Sunday 30th May – Hill of Slane 

In the latter half of what had been a busy Sunday (and a full weekend, really) we were on the hunt for two final places to visit. The first needed to be somewhere suitable for working on the third eye chakra (or ‘brow’ chakra as it is also known) and then we would go back to Tara to work on the crown chakra. I say “we”, I mean “me” because Kal had his own quest to do, and that didn’t really involve working on the chakras. I’m sure he will explain in good time. For me, the third eye chakra symbolised the concept of mystical vision, whilst the crown I believed to be linked to higher intelligence. 

As we had found before with Four Knocks, sometimes our dowsing took us to the right area (town, village) but not the exact location. Same here. We were directed to be in Slane (even though we had visited it the previous day and vowed never to return because it had nothing we wanted to see, or so we thought). The dowsing rods, combined with the iMegalith app on the iPhone [get me - I'm a  techno-pagan!], took us back to Slane. It directed us to a small barrow (or ‘souterrain’) in a field. We parked, took one look at the “leprechaun hole” that we would need to squeeze through (thorns, hedge, barbed wire) and gave each other a knowing look. Oh no! Not that again! Lesson learned on this occasion. We retreated back to the car to see what else was around the area. 

I found a web site that mentioned Slane Abbey but we couldn’t find any directions. Oh well, let’s just drive up the lane we were on and turn around and maybe go somewhere else entirely. So, we drove a few yards up the hill and within ten seconds we saw Slane Abbey sitting on top of the hill as it opened out before us. How convenient! 

Approaching Slane Abbey

The information on the Mythical Ireland web page included information about how the monastery was once the kingdom of an Irish King called Slaine, a Fir Bolg (giant warrior). Other sites recount the written description of Slaine as an Irish King of the domain of Leinster:

“Slaine, whence the name? Not hard to say. Slaine, king of the Fir Bolg, and their judge, by him was its wood cleared from the Brugh. Afterwards, he died at Druim Fuar, which is called Dumha Slaine, and was buried there: and from him the hill is named Slaine. Hence it was said: Here died Slaine, lord of troops: over him the mighty mound is reared: so the name of Slaine was given to the hill, where he met his death in that chief abode.” (Source: Edward Gwynn – Metrical Dindshenchas, vol 3. Published, 1925)
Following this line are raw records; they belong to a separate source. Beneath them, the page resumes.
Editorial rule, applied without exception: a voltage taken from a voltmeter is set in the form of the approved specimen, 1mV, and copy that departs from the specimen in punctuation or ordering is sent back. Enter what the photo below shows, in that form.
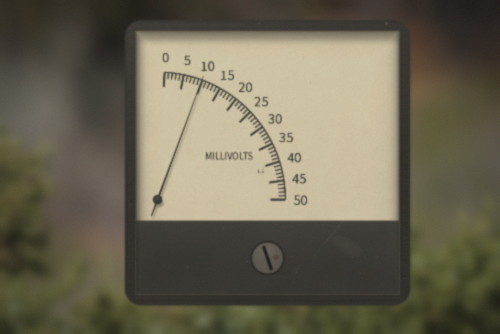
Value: 10mV
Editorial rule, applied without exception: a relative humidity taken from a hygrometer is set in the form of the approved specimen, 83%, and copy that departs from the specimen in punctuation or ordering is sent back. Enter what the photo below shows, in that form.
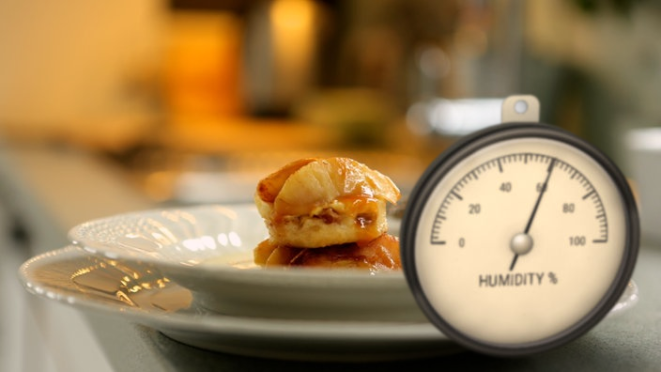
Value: 60%
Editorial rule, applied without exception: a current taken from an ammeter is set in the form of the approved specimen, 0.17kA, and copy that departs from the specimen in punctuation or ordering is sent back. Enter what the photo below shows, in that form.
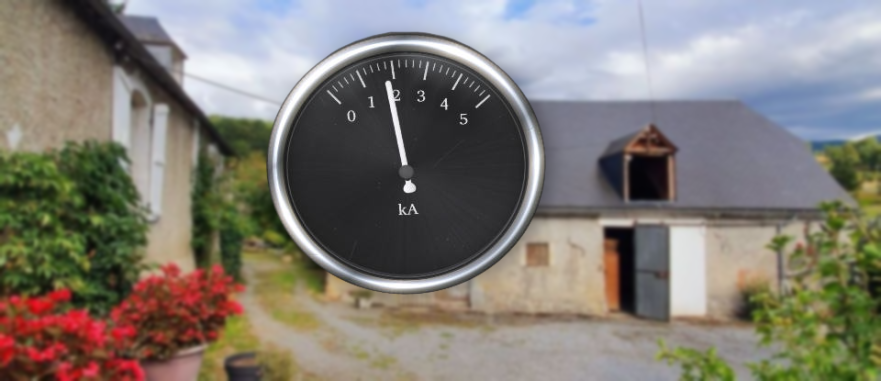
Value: 1.8kA
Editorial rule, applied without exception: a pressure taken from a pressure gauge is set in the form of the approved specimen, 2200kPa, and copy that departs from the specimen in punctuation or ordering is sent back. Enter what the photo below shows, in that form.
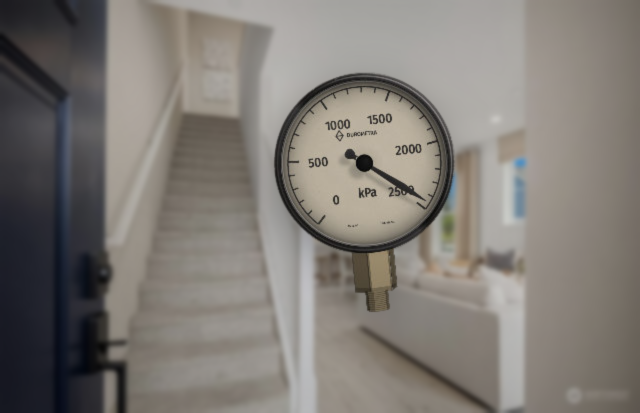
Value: 2450kPa
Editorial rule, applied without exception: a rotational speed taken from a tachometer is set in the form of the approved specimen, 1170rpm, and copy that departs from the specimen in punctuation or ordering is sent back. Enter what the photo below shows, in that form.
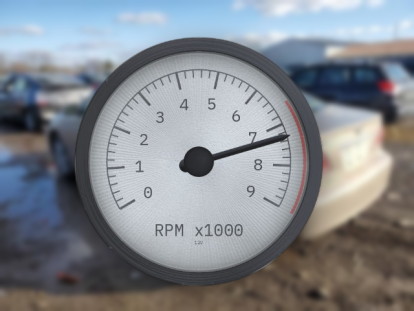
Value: 7300rpm
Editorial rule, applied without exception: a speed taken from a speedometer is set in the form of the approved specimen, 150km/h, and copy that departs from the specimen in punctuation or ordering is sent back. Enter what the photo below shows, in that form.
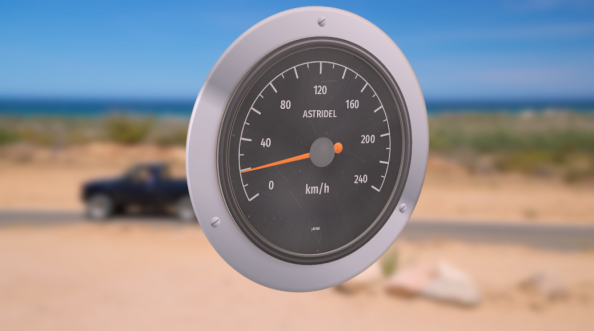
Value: 20km/h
Note “the Brugh”, as in the “Brú na Bóinne“, the name of the surrounding Boyne Valley area which incorporates the Knowth, Dowth and Newgrange sites among many others. From his perch atop the Hill of Slane the King had an unparalleled view of his kingdom for many miles around.

The Slane Abbey tower

 OK, history lesson over. Slaine was an ancient Warrior King who was reputedly one of the race of giant Fir Bolg who are supposed to have been an early invading race that conquered Ireland. That sets the scene quite nicely for what was to come. None of which I knew about before it happened, by the way. All I knew was that the place was supposed to be the home of some bloke called Slaine, former King of Ireland. I didn’t want to read the information board’s detail – this chakra work was supposed to be using the third-eye chakra! Surely intuition was the order of the day?